Der Senat vermag zwar nicht, wie das am Betriebsort der Antragstellerin ansässige Verwaltungsgericht dies getan hat, aus eigener Kenntnis zu beurteilen, ob die von der Himbeerbrause der Antragstellerin angesprochenen Verkehrskreise mit der Angabe ihrer Firma und Anschrift auf den Etiketten eine spezielle Wertschätzung verbinden und diese mithin als eine die Kaufentscheidung beeinflussende Herkunftsangabe verstehen. Jedoch gibt es unabhängig davon genügend weitere Anhaltspunkte, die es bei der hier gebotenen summarischen Prüfung als überwiegend wahrscheinlich erscheinen lassen, dass mit der Himbeerbrause der Antragstellerin eine solche spezielle, aus der eigenen Herstellung durch die Antragstellerin folgende Wertschätzung durch ihre Kunden verbunden ist. Denn bevor der Antragstellerin durch die Antragsgegnerin verboten wurde, ihr Brunnenwasser mangels Trinkwasserqualität zur Getränkeherstellung zu nutzen, was Gegenstand eines weiteren Rechtsstreits ist und die Antragstellerin zwang, unter anderem die hier streitige Himbeerbrause ab September 2007 aus der Herstellung einer anderen Brauerei zu beziehen, bezeichnete sie ihre selbst hergestellte Himbeerbrause (damals mit geringfügig veränderter, anders als jetzt noch Zucker enthaltender Rezeptur) zwar nicht auf den Fässern selbst, jedoch auf den in großer Zahl vor allem aus August 2007 vorliegenden Lieferscheinen als " 's Fassbrause". Selbst auf einer vom 5.12.2007 stammenden, von der Antragsgegnerin vorgelegten Sortimentsliste für eine Gaststätte wurde von der Antragstellerin die Bezeichnung " 's Fassbrause (Himbeergeschmack)" verwendet. Dementsprechend wird die Himbeerbrause ausweislich der von der Antragsgegnerin vorgelegten Kopien von Getränkekarten zweier Lokale auch dort als "Rote Fassbrause - Original von " angeboten. Dies macht deutlich, dass die Himbeerbrause der Antragstellerin, die im Übrigen im Internet als die älteste Privatbrauerei auftritt, so dass von einem erheblichen örtlichen Bekanntheitsgrad ausgegangen werden kann, jedenfalls in ihrem örtlichen Einzugsbereich eine spezielle Wertschätzung genießt, welche die Kaufentscheidung und den Verbrauch der von der Antragstellerin hergestellten Himbeerbrause beeinflusst.

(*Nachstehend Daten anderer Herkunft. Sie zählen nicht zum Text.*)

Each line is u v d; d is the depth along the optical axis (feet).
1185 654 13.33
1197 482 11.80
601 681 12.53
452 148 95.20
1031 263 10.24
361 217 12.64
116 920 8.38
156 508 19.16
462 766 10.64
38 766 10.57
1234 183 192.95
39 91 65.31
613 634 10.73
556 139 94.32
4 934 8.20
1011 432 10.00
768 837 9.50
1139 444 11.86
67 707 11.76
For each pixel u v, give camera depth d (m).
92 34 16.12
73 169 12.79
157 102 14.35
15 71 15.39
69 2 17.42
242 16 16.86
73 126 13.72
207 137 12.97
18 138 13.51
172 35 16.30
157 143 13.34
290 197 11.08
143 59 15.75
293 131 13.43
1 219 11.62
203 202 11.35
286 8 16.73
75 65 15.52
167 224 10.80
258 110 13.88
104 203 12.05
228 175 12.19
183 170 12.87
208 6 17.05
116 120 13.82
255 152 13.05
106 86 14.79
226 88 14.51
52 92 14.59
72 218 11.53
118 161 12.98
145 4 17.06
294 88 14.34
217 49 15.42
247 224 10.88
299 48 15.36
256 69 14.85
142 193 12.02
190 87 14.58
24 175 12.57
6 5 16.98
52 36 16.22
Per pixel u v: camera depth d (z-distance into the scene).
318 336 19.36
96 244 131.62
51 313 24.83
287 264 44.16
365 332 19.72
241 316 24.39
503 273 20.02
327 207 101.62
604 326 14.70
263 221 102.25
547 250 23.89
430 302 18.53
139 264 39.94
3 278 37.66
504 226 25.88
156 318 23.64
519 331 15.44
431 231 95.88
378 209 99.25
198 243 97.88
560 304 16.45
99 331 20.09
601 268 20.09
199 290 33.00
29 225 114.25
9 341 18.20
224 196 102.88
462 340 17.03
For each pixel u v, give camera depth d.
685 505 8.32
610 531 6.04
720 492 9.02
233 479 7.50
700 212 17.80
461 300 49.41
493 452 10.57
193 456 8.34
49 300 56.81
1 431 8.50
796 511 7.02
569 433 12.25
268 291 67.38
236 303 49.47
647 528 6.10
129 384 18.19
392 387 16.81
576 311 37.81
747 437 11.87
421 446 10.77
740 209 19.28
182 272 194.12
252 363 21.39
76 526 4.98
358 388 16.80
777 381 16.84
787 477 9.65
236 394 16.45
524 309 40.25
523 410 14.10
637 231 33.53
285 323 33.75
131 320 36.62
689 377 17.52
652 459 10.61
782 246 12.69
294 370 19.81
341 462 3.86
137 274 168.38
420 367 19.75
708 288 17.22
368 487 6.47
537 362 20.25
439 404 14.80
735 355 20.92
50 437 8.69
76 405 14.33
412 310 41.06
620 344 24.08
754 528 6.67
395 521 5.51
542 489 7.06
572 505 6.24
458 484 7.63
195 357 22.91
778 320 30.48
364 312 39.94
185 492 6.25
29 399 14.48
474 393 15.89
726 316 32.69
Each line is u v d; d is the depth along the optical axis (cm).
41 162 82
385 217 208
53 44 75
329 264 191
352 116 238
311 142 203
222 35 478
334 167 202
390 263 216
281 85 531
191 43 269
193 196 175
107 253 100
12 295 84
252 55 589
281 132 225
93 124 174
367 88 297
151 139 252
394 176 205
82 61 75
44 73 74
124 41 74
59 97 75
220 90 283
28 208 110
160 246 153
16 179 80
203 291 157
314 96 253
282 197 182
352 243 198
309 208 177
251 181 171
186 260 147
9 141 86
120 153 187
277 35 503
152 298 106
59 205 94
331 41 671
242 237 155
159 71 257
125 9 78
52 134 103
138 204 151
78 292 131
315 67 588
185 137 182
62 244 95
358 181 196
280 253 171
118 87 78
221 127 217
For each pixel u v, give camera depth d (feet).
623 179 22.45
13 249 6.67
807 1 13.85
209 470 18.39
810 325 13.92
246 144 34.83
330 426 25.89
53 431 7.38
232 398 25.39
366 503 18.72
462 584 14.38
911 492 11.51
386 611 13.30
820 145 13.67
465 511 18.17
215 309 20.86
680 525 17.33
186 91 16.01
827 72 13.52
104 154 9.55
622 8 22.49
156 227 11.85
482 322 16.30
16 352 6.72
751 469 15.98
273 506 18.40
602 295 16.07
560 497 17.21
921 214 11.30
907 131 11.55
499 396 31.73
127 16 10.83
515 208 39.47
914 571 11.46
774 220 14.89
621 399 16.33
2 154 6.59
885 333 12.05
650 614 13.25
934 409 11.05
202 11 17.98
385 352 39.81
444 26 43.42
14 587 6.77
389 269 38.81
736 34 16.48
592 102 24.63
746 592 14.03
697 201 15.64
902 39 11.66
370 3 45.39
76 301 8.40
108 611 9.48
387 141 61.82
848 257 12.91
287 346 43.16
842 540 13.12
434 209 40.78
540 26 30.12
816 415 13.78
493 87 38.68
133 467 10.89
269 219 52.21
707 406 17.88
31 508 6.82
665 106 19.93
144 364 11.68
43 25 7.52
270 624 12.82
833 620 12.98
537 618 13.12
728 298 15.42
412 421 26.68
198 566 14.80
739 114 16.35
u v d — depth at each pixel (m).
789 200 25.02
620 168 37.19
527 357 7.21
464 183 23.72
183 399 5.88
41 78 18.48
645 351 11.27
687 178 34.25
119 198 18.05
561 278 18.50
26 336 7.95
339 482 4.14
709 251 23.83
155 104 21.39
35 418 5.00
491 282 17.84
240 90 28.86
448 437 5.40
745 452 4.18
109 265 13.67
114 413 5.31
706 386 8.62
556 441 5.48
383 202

Entsprach jedoch bis August 2007 die nach § 3 Abs. 1 Nr. 2 LMKV vorgeschriebene Angabe der Firma und der Anschrift der Antragstellerin auf den Etiketten der tatsächlichen Herkunft der Himbeerbrause und war diese Angabe Grundlage einer speziellen Wertschätzung bei den Abnehmern, ist die unveränderte Beibehaltung dieser Angabe trotz ihrer veränderten Bedeutung (nunmehr statt Hersteller- nur noch Verkäuferangabe) geeignet, über die Herkunft der Himbeerbrause zu täuschen, weil die angesprochenen Verkehrskreise davon ausgehen müssen, weiterhin Himbeerbrause aus der Herstellung der Antragstellerin zu erhalten. In einem solchen Fall ist deshalb der Bedeutungswechsel bei der Angabe im Sinne des § 3 Abs. 1 Nr. 2 LMKV kenntlich zu machen, um eine irreführende Herkunftsangabe gemäß § 11 Abs. 1 Satz 2 Nr. 1 LFGB zu vermeiden.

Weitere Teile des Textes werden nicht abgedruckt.